The conflict with Russia generates jobs and export advantages for arms manufacturers, Sebastien Lecornu has said
The surge in demand for weapons amid the Ukraine conflict benefits the economy of France, Defense Minister Sebastien Lecornu told Le Parisien on Wednesday.
The senior official revealed plans to produce 78 Caesar howitzers for Ukraine in 2024, a goal that he said was made possible via the reorganization of the production process by the arms maker Nexter.
“It took Nexter 30 months to produce a Caesar gun, it now only takes 15! The employees were strongly mobilized,” Lecornu said.
He explained that the defense industry is creating new jobs in the French economy, with tens of thousands generated since 2017.
“The war economy is an opportunity … for our industrialists. They have every interest in these tensions, because the ability to quickly deliver equipment will become one of the criteria for export success,” the minister said, referring to the Ukraine conflict.
French people should “stop flagellating ourselves” for supposedly not doing enough for Ukraine, Lecornu urged. People doing that lack patriotism, he suggested, adding that Kiev never complained about military assistance provided by France.
While the US and its allies rushed to deplete their weapons stockpiles in order to help Ukraine fight Russia, the West’s ability to sustain the supplies in the long run was challenged by its weak industrial base.
EU nations have pledged to deliver one million NATO-standard artillery shells within one year, but are not expected to do so by the March deadline. A hike in global demand for gunpowder has aggravated the situation.
This week, President Emmanuel Macron pledged to send 40 SCALP air-launched cruise missiles and “hundreds of bombs” to Kiev. Lecornu told Le Parisien the delivery will happen in the first half of the year.
Moscow has claimed that Western supplies can only prolong the conflict, but will not change its outcome. Last year the country significantly ramped up its own military production. Defense Minister Sergey Shoigu reported in mid-December that the manufacturing of key items, such as drones and artillery shells, was increased by as much as 170-fold, compared to the levels before the hostilities started.
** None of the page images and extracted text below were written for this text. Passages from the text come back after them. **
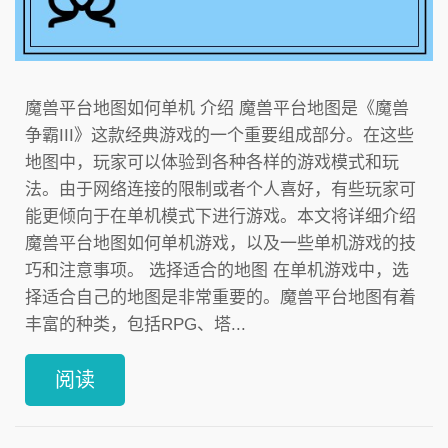
魔兽平台地图如何单机 介绍 魔兽平台地图是《魔兽
争霸III》这款经典游戏的一个重要组成部分。在这些
地图中，玩家可以体验到各种各样的游戏模式和玩
法。由于网络连接的限制或者个人喜好，有些玩家可
能更倾向于在单机模式下进行游戏。本文将详细介绍
魔兽平台地图如何单机游戏，以及一些单机游戏的技
巧和注意事项。 选择适合的地图 在单机游戏中，选
择适合自己的地图是非常重要的。魔兽平台地图有着
丰富的种类，包括RPG、塔...
阅读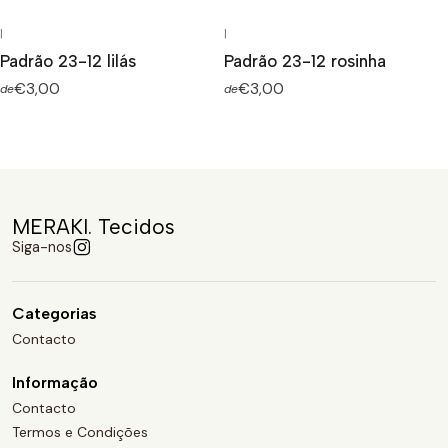
|
|
Padrão 23-12 lilás
Padrão 23-12 rosinha
€3,00
€3,00
de
de
MERAKI. Tecidos
Siga-nos
Categorias
Contacto
Informação
Contacto
Termos e Condições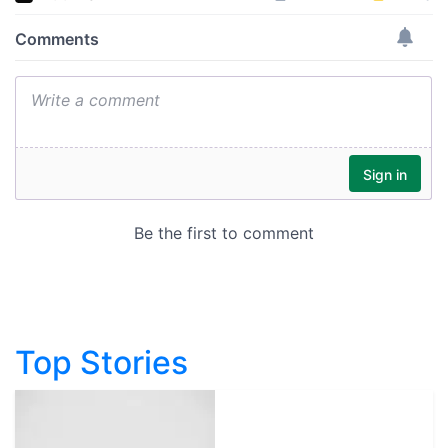
Top Stories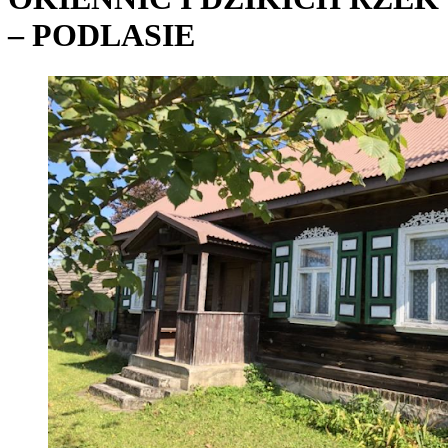
– PODLASIE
Lecornu described the expected tripling of monthly French shell donations to Ukraine by the end of January, year-over-year.
Earlier this week, the Russian military reported identifying a location in Ukraine where foreign fighters were stationed, and hitting it with a precision strike. Most of the personnel were French mercenaries, the statement claimed; over 60 of the combatants are estimated to have been killed.